STORED DATA:
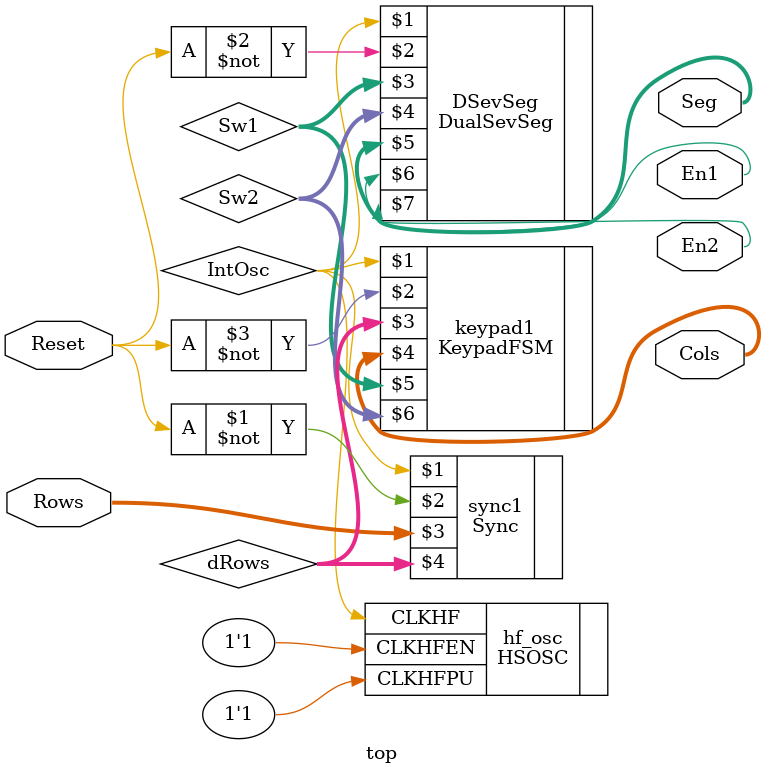
<source format=sv>
module top(
	input  logic       Reset,
	input  logic [3:0] Rows,
	output logic [3:0] Cols,
	output logic [6:0] Seg,
	output logic       En1, En2);
	
	// Internal Nets
	logic       IntOsc;
	logic [3:0] Sw1, Sw2;
	logic [3:0] dRows;
	
	// Initialize clock at 6MHz
	HSOSC #(.CLKHF_DIV(2'b11)) 
	 hf_osc (.CLKHFPU(1'b1), .CLKHFEN(1'b1), .CLKHF(IntOsc));
	 
	 Sync sync1(IntOsc, ~Reset, Rows, dRows);
	 
	// Initialize display
	 DualSevSeg DSevSeg(IntOsc, ~Reset, Sw1, Sw2, Seg, En1, En2);
	 
	//Initialize keypad
	KeypadFSM keypad1(IntOsc, ~Reset, dRows, Cols, Sw1, Sw2);

endmodule
</source>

ACTIVITY: Search the material above for the word "Reset", then copy each line that holds it.

WRITTEN SOLUTION:
	input  logic       Reset,
	 Sync sync1(IntOsc, ~Reset, Rows, dRows);
	 DualSevSeg DSevSeg(IntOsc, ~Reset, Sw1, Sw2, Seg, En1, En2);
	KeypadFSM keypad1(IntOsc, ~Reset, dRows, Cols, Sw1, Sw2);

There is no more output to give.